Third, we have good outcomes to measure the loss of brain health, particularly those associated with loss of cardiovascular health: stroke and dementia as primary outcomes, and transient ischemic attack and mild cognitive impairment as secondary and often earlier markers of loss of brain health. Other outcomes using brain imaging such as health of the subcortical white matter, subclinical infarcts, measures of brain connectivity, and amyloid deposition, can help us understand the biologic mechanisms related to both cardiovascular and brain health. Primary and secondary prevention of symptomatic and subclinical brain injury due to cardiovascular disease remains a critical avenue of research in maximizing and maintaining brain health.

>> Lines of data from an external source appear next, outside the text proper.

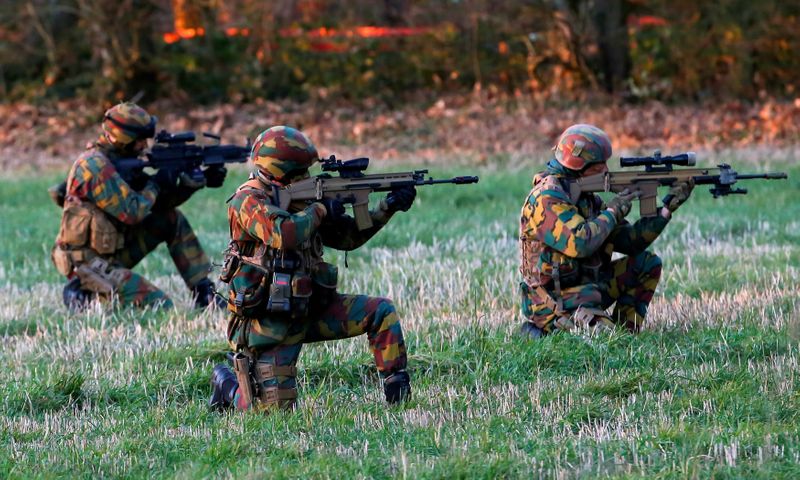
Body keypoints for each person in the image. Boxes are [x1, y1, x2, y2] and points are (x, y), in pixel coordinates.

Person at [209, 126, 415, 412]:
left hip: (310, 307)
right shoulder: (248, 200)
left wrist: (386, 208)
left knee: (381, 312)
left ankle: (398, 397)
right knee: (271, 415)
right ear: (279, 170)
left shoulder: (306, 199)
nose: (306, 178)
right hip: (268, 323)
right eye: (299, 172)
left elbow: (347, 238)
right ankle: (228, 386)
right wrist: (320, 210)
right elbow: (284, 233)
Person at [518, 124, 693, 337]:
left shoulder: (588, 199)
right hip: (555, 302)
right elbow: (580, 242)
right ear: (578, 164)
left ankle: (626, 333)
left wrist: (666, 209)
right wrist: (613, 212)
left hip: (588, 291)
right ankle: (544, 331)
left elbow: (630, 242)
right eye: (599, 165)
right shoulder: (546, 199)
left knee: (647, 263)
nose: (605, 170)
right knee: (608, 341)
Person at [50, 102, 227, 310]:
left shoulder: (122, 160)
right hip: (87, 264)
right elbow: (133, 212)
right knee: (160, 306)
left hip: (113, 251)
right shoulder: (94, 167)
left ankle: (204, 293)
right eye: (139, 140)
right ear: (121, 139)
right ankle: (83, 295)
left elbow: (157, 206)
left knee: (171, 219)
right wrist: (156, 183)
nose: (144, 145)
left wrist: (193, 185)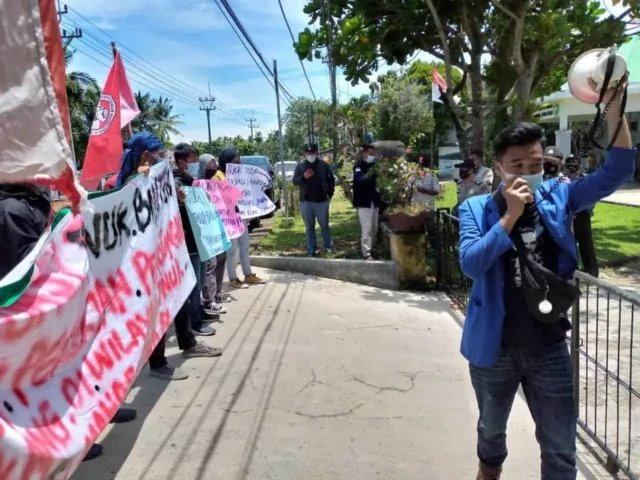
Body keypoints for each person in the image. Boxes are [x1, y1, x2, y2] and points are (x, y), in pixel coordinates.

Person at [458, 78, 633, 480]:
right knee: (492, 426)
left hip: (549, 344)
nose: (529, 172)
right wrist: (510, 217)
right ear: (499, 167)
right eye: (518, 166)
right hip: (493, 348)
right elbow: (471, 263)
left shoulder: (559, 196)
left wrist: (616, 109)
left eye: (536, 164)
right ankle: (489, 466)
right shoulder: (476, 209)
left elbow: (616, 170)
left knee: (559, 446)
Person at [0, 183, 138, 462]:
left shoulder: (26, 200)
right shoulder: (11, 210)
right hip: (41, 319)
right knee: (51, 382)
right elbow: (28, 271)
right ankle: (66, 444)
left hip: (63, 311)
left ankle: (99, 413)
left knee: (82, 366)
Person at [115, 134, 221, 381]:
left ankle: (188, 344)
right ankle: (157, 362)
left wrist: (178, 200)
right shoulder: (136, 180)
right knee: (156, 307)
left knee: (180, 296)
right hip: (145, 257)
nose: (164, 158)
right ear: (145, 155)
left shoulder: (158, 178)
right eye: (159, 154)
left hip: (166, 250)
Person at [173, 143, 218, 335]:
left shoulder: (189, 180)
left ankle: (199, 310)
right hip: (188, 239)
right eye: (192, 160)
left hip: (198, 239)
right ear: (181, 161)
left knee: (200, 279)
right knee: (194, 283)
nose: (195, 164)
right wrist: (180, 201)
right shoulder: (175, 183)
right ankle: (195, 322)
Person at [218, 147, 266, 287]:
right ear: (226, 162)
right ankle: (233, 278)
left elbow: (246, 194)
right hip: (229, 219)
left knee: (245, 246)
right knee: (232, 249)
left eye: (239, 162)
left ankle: (248, 274)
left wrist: (249, 210)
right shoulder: (219, 177)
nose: (237, 165)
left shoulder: (240, 176)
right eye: (234, 162)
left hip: (241, 215)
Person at [197, 153, 231, 312]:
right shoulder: (196, 185)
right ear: (203, 166)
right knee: (210, 264)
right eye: (209, 166)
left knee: (221, 259)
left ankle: (217, 292)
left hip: (219, 226)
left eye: (214, 165)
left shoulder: (216, 183)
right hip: (207, 230)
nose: (213, 168)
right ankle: (208, 299)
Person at [292, 143, 336, 257]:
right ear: (304, 154)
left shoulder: (324, 165)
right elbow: (295, 181)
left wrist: (330, 194)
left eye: (312, 153)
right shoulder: (300, 166)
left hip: (321, 201)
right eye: (308, 153)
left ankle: (328, 247)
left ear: (316, 153)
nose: (310, 155)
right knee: (309, 227)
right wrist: (303, 177)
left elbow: (331, 180)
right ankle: (311, 249)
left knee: (324, 226)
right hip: (306, 202)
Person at [564, 155, 599, 278]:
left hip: (583, 215)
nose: (572, 165)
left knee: (586, 243)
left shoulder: (586, 179)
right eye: (569, 163)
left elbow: (592, 197)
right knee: (571, 244)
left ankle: (592, 271)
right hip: (567, 216)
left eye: (574, 163)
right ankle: (574, 271)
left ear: (579, 165)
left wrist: (585, 209)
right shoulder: (561, 180)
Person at [351, 144, 380, 260]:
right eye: (370, 154)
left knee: (374, 227)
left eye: (374, 155)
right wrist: (374, 173)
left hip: (374, 202)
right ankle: (366, 253)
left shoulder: (375, 167)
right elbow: (361, 181)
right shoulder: (358, 167)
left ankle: (372, 249)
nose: (372, 157)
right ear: (364, 154)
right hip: (364, 203)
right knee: (366, 229)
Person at [412, 165, 440, 252]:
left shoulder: (432, 176)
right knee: (418, 229)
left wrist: (425, 190)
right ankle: (420, 249)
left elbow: (436, 191)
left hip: (428, 207)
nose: (419, 170)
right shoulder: (412, 177)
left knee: (431, 229)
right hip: (416, 207)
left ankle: (435, 250)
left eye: (421, 167)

Optimal brain health at each time in our lives should be our highest priority. It requires not only efforts to maintain optimal cardiovascular health as described in the Presidential Advisory but also education, a good social environment, adequate nutrition, and basic medical care. Research investments into cardiovascular and brain health by governmental agencies, non-profit foundations such as the American Heart Association, American Stroke Association, and the Alzheimer’s Association, and private philanthropy should reflect this priority.

Citation


Gorelick PB, Furie KL, Iadecola C, Smith EE, Waddy SP, Lloyd-Jones DM, Bae H-J, Bauman MA, Dichgans M, Duncan PW, Girgus M, Howard VJ, Lazar RM, Seshadri S, Testai FD, van Gaal S, Yaffe K, Wasiak H, Zerna C; on behalf of the American Heart Association/American Stroke Association. Defining optimal brain health in adults: a presidential advisory from the American Heart Association/American Stroke Association [published online ahead of print September 7, 2017]. Stroke. doi: 10.1161/STR.0000000000000148.